**WRITTEN INSTRUCTION:** Copy the lines below word for word, leaving out the pictures.
------------------------
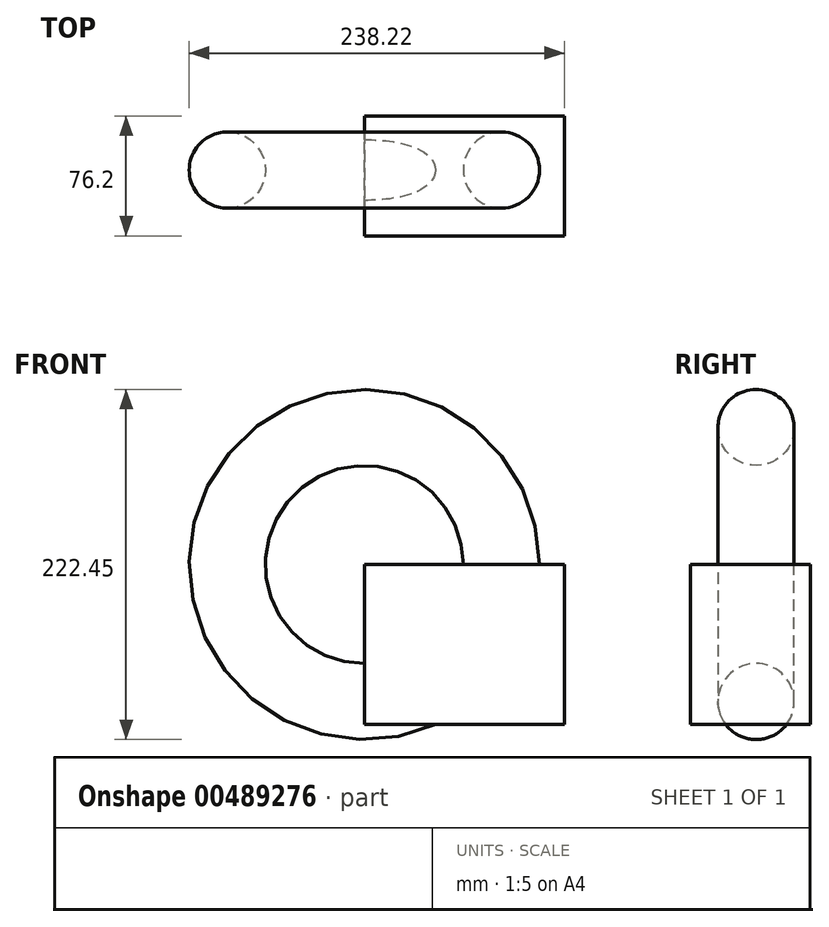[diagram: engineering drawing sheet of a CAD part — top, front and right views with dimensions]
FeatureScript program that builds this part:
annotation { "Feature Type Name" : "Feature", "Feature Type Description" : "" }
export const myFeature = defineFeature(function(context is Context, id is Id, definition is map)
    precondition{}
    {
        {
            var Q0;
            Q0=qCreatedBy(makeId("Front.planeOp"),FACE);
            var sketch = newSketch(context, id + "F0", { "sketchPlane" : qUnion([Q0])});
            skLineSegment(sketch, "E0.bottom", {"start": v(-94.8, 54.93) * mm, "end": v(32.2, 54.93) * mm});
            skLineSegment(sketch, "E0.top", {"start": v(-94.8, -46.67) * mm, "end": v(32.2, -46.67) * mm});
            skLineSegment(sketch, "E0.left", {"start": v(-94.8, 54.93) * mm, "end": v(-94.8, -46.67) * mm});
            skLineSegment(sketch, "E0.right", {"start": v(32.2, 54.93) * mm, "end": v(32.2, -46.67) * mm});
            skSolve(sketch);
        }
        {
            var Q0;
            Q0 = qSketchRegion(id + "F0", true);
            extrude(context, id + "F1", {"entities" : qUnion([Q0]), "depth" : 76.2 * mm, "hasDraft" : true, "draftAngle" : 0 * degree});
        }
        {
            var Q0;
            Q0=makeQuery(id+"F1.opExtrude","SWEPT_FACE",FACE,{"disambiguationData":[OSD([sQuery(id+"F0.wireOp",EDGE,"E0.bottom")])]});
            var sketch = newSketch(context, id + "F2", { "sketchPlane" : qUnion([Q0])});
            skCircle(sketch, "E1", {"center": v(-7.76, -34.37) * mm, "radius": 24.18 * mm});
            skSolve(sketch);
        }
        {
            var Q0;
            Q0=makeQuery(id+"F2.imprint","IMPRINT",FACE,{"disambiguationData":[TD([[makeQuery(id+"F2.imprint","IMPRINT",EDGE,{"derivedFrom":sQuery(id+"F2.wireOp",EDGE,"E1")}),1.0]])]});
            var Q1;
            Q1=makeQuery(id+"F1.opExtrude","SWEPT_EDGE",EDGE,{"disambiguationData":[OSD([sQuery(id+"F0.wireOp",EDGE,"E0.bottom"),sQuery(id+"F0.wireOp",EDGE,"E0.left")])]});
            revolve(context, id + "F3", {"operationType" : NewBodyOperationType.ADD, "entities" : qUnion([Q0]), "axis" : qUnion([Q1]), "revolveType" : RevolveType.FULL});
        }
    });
------------------------
**TASK OUTPUT:**
[diagram: engineering drawing sheet of a CAD part — top, front and right views with dimensions]
FeatureScript program that builds this part:
annotation { "Feature Type Name" : "Feature", "Feature Type Description" : "" }
export const myFeature = defineFeature(function(context is Context, id is Id, definition is map)
    precondition{}
    {
        {
            var Q0;
            Q0=qCreatedBy(makeId("Front.planeOp"),FACE);
            var sketch = newSketch(context, id + "F0", { "sketchPlane" : qUnion([Q0])});
            skLineSegment(sketch, "E0.bottom", {"start": v(-94.8, 54.93) * mm, "end": v(32.2, 54.93) * mm});
            skLineSegment(sketch, "E0.top", {"start": v(-94.8, -46.67) * mm, "end": v(32.2, -46.67) * mm});
            skLineSegment(sketch, "E0.left", {"start": v(-94.8, 54.93) * mm, "end": v(-94.8, -46.67) * mm});
            skLineSegment(sketch, "E0.right", {"start": v(32.2, 54.93) * mm, "end": v(32.2, -46.67) * mm});
            skSolve(sketch);
        }
        {
            var Q0;
            Q0 = qSketchRegion(id + "F0", true);
            extrude(context, id + "F1", {"entities" : qUnion([Q0]), "depth" : 76.2 * mm, "hasDraft" : true, "draftAngle" : 0 * degree});
        }
        {
            var Q0;
            Q0=makeQuery(id+"F1.opExtrude","SWEPT_FACE",FACE,{"disambiguationData":[OSD([sQuery(id+"F0.wireOp",EDGE,"E0.bottom")])]});
            var sketch = newSketch(context, id + "F2", { "sketchPlane" : qUnion([Q0])});
            skCircle(sketch, "E1", {"center": v(-7.76, -34.37) * mm, "radius": 24.18 * mm});
            skSolve(sketch);
        }
        {
            var Q0;
            Q0=makeQuery(id+"F2.imprint","IMPRINT",FACE,{"disambiguationData":[TD([[makeQuery(id+"F2.imprint","IMPRINT",EDGE,{"derivedFrom":sQuery(id+"F2.wireOp",EDGE,"E1")}),1.0]])]});
            var Q1;
            Q1=makeQuery(id+"F1.opExtrude","SWEPT_EDGE",EDGE,{"disambiguationData":[OSD([sQuery(id+"F0.wireOp",EDGE,"E0.bottom"),sQuery(id+"F0.wireOp",EDGE,"E0.left")])]});
            revolve(context, id + "F3", {"operationType" : NewBodyOperationType.ADD, "entities" : qUnion([Q0]), "axis" : qUnion([Q1]), "revolveType" : RevolveType.FULL});
        }
    });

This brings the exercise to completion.